Gestern bin ich durch die Straßen gegangen. Schwenningen, einmal größte Uhrenstadt der Welt, hat mein altes Leben geprägt. Ich habe auf der staatlichen Feintechnikschule Feinmechaniker und Uhrmacher gelernt. Meine Leidenschaft für Uhren ist bis heute ausgeprägt. Zum Abschluss meines Berufslebens habe ich mir die erste wertvolle Uhr gegönnt: eine Dugena Masterpiece, natürlich mechanisch.

Mein Vater hatte eine kleine Firma. Metallwaren – Zulieferer für die Uhrenindustrie im Schwarzwald-Baar Kreis. Gestern bin ich an meinem Elternhaus und der Fabrik, wie wir damals sagten, vorbeigegangen. Meine Eltern und die Firma gibt es nicht mehr. Die Mädchen aus verflognen Tagen leben zum Teil noch hier. Ich war an meiner alten Schule. Bei den wenigen Verwandten, die ich hier noch habe.

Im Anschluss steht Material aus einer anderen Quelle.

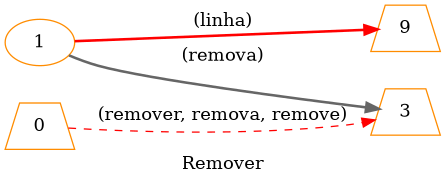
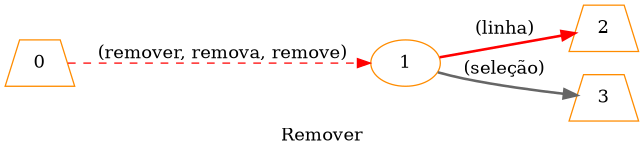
  digraph {
    desc="Remove a linha atual ou a seleção"
    examples="\n        remover linha,\n        remova linha,\n        remover seleção\n    "
    label=Remover
    lang="pt-BR"
    langName="Português"
    rankdir=LR
    title=Remover
    node [color=darkorange shape=trapezium]
    edge [color=red normalizer=boolean style=bold]
    1 [shape=ellipse]
    0
-   2 [label=9]
+   2
    3
    1 -> 2 [label="(linha)" store=isLine]
-   1 -> 3 [color=gray40 label="(remova)" store=isSelection]
-   0 -> 3 [label="(remover, remova, remove)" style=dashed normalizer=""]
+   1 -> 3 [color=gray40 label="(seleção)" store=isSelection]
+   0 -> 1 [label="(remover, remova, remove)" style=dashed normalizer=""]
  }
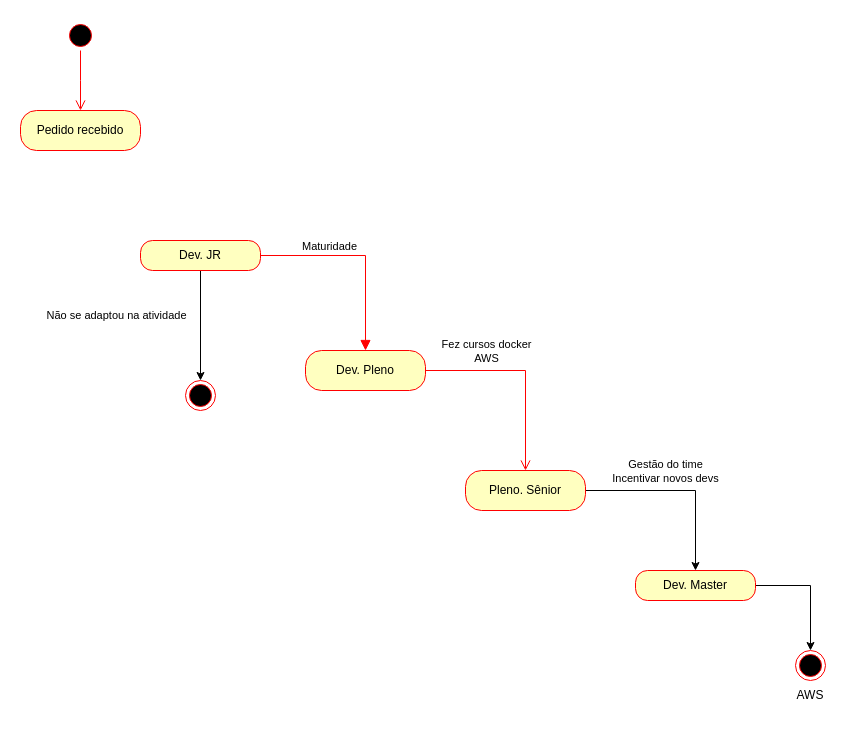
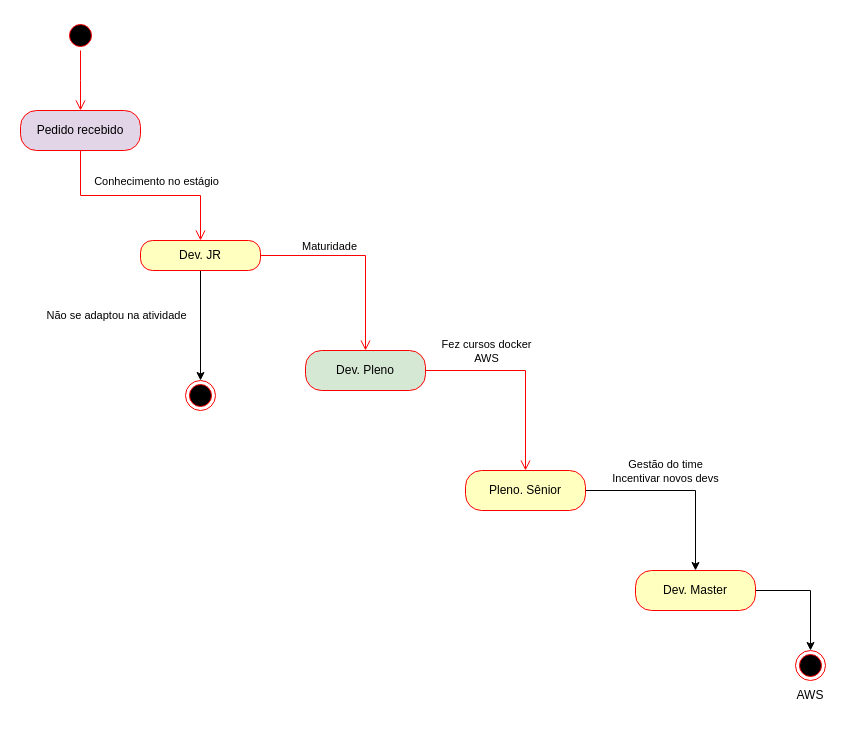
  <mxCell id="0" />
  <mxCell id="1" parent="0" />
  <mxCell id="2" value="" style="ellipse;html=1;shape=startState;fillColor=#000000;strokeColor=#ff0000;" vertex="1" parent="1"><mxGeometry x="65" y="20" width="30" height="30" as="geometry" /></mxCell>
  <mxCell id="3" value="" style="edgeStyle=orthogonalEdgeStyle;html=1;verticalAlign=bottom;endArrow=open;endSize=8;strokeColor=#ff0000;rounded=0;" edge="1" source="2" parent="1"><mxGeometry relative="1" as="geometry"><mxPoint x="80" y="110" as="targetPoint" /></mxGeometry></mxCell>
- <mxCell id="4" value="Pedido recebido" style="rounded=1;whiteSpace=wrap;html=1;arcSize=40;fontColor=#000000;fillColor=#ffffc0;strokeColor=#ff0000;" vertex="1" parent="1"><mxGeometry x="20" y="110" width="120" height="40" as="geometry" /></mxCell>
+ <mxCell id="4" value="Pedido recebido" style="rounded=1;whiteSpace=wrap;html=1;arcSize=40;fontColor=#000000;fillColor=#e1d5e7;strokeColor=#ff0000;" vertex="1" parent="1"><mxGeometry x="20" y="110" width="120" height="40" as="geometry" /></mxCell>
+ <mxCell id="5" value="" style="edgeStyle=orthogonalEdgeStyle;html=1;verticalAlign=bottom;endArrow=open;endSize=8;strokeColor=#ff0000;rounded=0;" edge="1" source="4" parent="1" target="9"><mxGeometry relative="1" as="geometry"><mxPoint x="80" y="210" as="targetPoint" /></mxGeometry></mxCell>
+ <mxCell id="6" value="Conhecimento no estágio" style="edgeLabel;html=1;align=center;verticalAlign=middle;resizable=0;points=[];" vertex="1" connectable="0" parent="5"><mxGeometry x="0.209" y="1" relative="1" as="geometry"><mxPoint x="-7" y="-14" as="offset" /></mxGeometry></mxCell>
  <mxCell id="7" style="edgeStyle=orthogonalEdgeStyle;rounded=0;orthogonalLoop=1;jettySize=auto;html=1;" edge="1" parent="1" source="9" target="22"><mxGeometry relative="1" as="geometry" /></mxCell>
  <mxCell id="8" value="Não se adaptou na atividade" style="edgeLabel;html=1;align=center;verticalAlign=middle;resizable=0;points=[];" vertex="1" connectable="0" parent="7"><mxGeometry x="-0.208" relative="1" as="geometry"><mxPoint x="-85" as="offset" /></mxGeometry></mxCell>
  <mxCell id="9" value="Dev. JR" style="rounded=1;whiteSpace=wrap;html=1;arcSize=40;fontColor=#000000;fillColor=#ffffc0;strokeColor=#ff0000;" vertex="1" parent="1"><mxGeometry x="140" y="240" width="120" height="30" as="geometry" /></mxCell>
- <mxCell id="10" value="" style="edgeStyle=orthogonalEdgeStyle;html=1;verticalAlign=bottom;endArrow=block;endSize=8;strokeColor=#ff0000;rounded=0;" edge="1" source="9" parent="1" target="12"><mxGeometry relative="1" as="geometry"><mxPoint x="200" y="340" as="targetPoint" /></mxGeometry></mxCell>
+ <mxCell id="10" value="" style="edgeStyle=orthogonalEdgeStyle;html=1;verticalAlign=bottom;endArrow=open;endSize=8;strokeColor=#ff0000;rounded=0;" edge="1" source="9" parent="1" target="12"><mxGeometry relative="1" as="geometry"><mxPoint x="200" y="340" as="targetPoint" /></mxGeometry></mxCell>
  <mxCell id="11" value="Maturidade" style="edgeLabel;html=1;align=center;verticalAlign=middle;resizable=0;points=[];" vertex="1" connectable="0" parent="10"><mxGeometry x="-0.124" relative="1" as="geometry"><mxPoint x="-20" y="-10" as="offset" /></mxGeometry></mxCell>
- <mxCell id="12" value="Dev. Pleno" style="rounded=1;whiteSpace=wrap;html=1;arcSize=40;fontColor=#000000;fillColor=#ffffc0;strokeColor=#ff0000;" vertex="1" parent="1"><mxGeometry x="305" y="350" width="120" height="40" as="geometry" /></mxCell>
+ <mxCell id="12" value="Dev. Pleno" style="rounded=1;whiteSpace=wrap;html=1;arcSize=40;fontColor=#000000;fillColor=#d5e8d4;strokeColor=#ff0000;" vertex="1" parent="1"><mxGeometry x="305" y="350" width="120" height="40" as="geometry" /></mxCell>
  <mxCell id="13" value="" style="edgeStyle=orthogonalEdgeStyle;html=1;verticalAlign=bottom;endArrow=open;endSize=8;strokeColor=#ff0000;rounded=0;" edge="1" source="12" parent="1" target="17"><mxGeometry relative="1" as="geometry"><mxPoint x="345" y="470" as="targetPoint" /></mxGeometry></mxCell>
  <mxCell id="14" value="Fez cursos docker&lt;br&gt;AWS" style="edgeLabel;html=1;align=center;verticalAlign=middle;resizable=0;points=[];" vertex="1" connectable="0" parent="13"><mxGeometry x="-0.353" y="-2" relative="1" as="geometry"><mxPoint x="-5" y="-22" as="offset" /></mxGeometry></mxCell>
  <mxCell id="15" style="edgeStyle=orthogonalEdgeStyle;rounded=0;orthogonalLoop=1;jettySize=auto;html=1;" edge="1" parent="1" source="17" target="19"><mxGeometry relative="1" as="geometry" /></mxCell>
  <mxCell id="16" value="Gestão do time&lt;br&gt;Incentivar novos devs" style="edgeLabel;html=1;align=center;verticalAlign=middle;resizable=0;points=[];" vertex="1" connectable="0" parent="15"><mxGeometry x="-0.173" relative="1" as="geometry"><mxPoint y="-20" as="offset" /></mxGeometry></mxCell>
  <mxCell id="17" value="Pleno. Sênior" style="rounded=1;whiteSpace=wrap;html=1;arcSize=40;fontColor=#000000;fillColor=#ffffc0;strokeColor=#ff0000;" vertex="1" parent="1"><mxGeometry x="465" y="470" width="120" height="40" as="geometry" /></mxCell>
  <mxCell id="18" style="edgeStyle=orthogonalEdgeStyle;rounded=0;orthogonalLoop=1;jettySize=auto;html=1;" edge="1" parent="1" source="19" target="20"><mxGeometry relative="1" as="geometry" /></mxCell>
- <mxCell id="19" value="Dev. Master" style="rounded=1;whiteSpace=wrap;html=1;arcSize=40;fontColor=#000000;fillColor=#ffffc0;strokeColor=#ff0000;" vertex="1" parent="1"><mxGeometry x="635" y="570" width="120" height="30" as="geometry" /></mxCell>
+ <mxCell id="19" value="Dev. Master" style="rounded=1;whiteSpace=wrap;html=1;arcSize=40;fontColor=#000000;fillColor=#ffffc0;strokeColor=#ff0000;" vertex="1" parent="1"><mxGeometry x="635" y="570" width="120" height="40" as="geometry" /></mxCell>
  <mxCell id="20" value="" style="ellipse;html=1;shape=endState;fillColor=#000000;strokeColor=#ff0000;" vertex="1" parent="1"><mxGeometry x="795" y="650" width="30" height="30" as="geometry" /></mxCell>
  <mxCell id="21" value="AWS" style="text;html=1;strokeColor=none;fillColor=none;align=center;verticalAlign=middle;whiteSpace=wrap;rounded=0;" vertex="1" parent="1"><mxGeometry x="780" y="680" width="60" height="30" as="geometry" /></mxCell>
  <mxCell id="22" value="" style="ellipse;html=1;shape=endState;fillColor=#000000;strokeColor=#ff0000;" vertex="1" parent="1"><mxGeometry x="185" y="380" width="30" height="30" as="geometry" /></mxCell>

Seltsam. Obwohl ich seit 50 Jahren nicht mehr hier lebe, rührt mich diese Stadt immer noch an. Die Parkbank, auf der ich das erste Mal ein Mädchen geküsst habe. Der Friedhof, auf dem viele Mahlers und Siegels, der Mädchenname meiner Mutter, begraben sind. Vielleicht ist es doch so, dass wir eine Heimat haben müssen. Eine Herkunft. Eine Identität. Obwohl ich in Hamburg, Berlin und Stuttgart gelebt habe ist diese verpennte Kleinstadt zwischen Schwarzwald und schwäbischer Alb meine Heimat. Und bleibt es auch.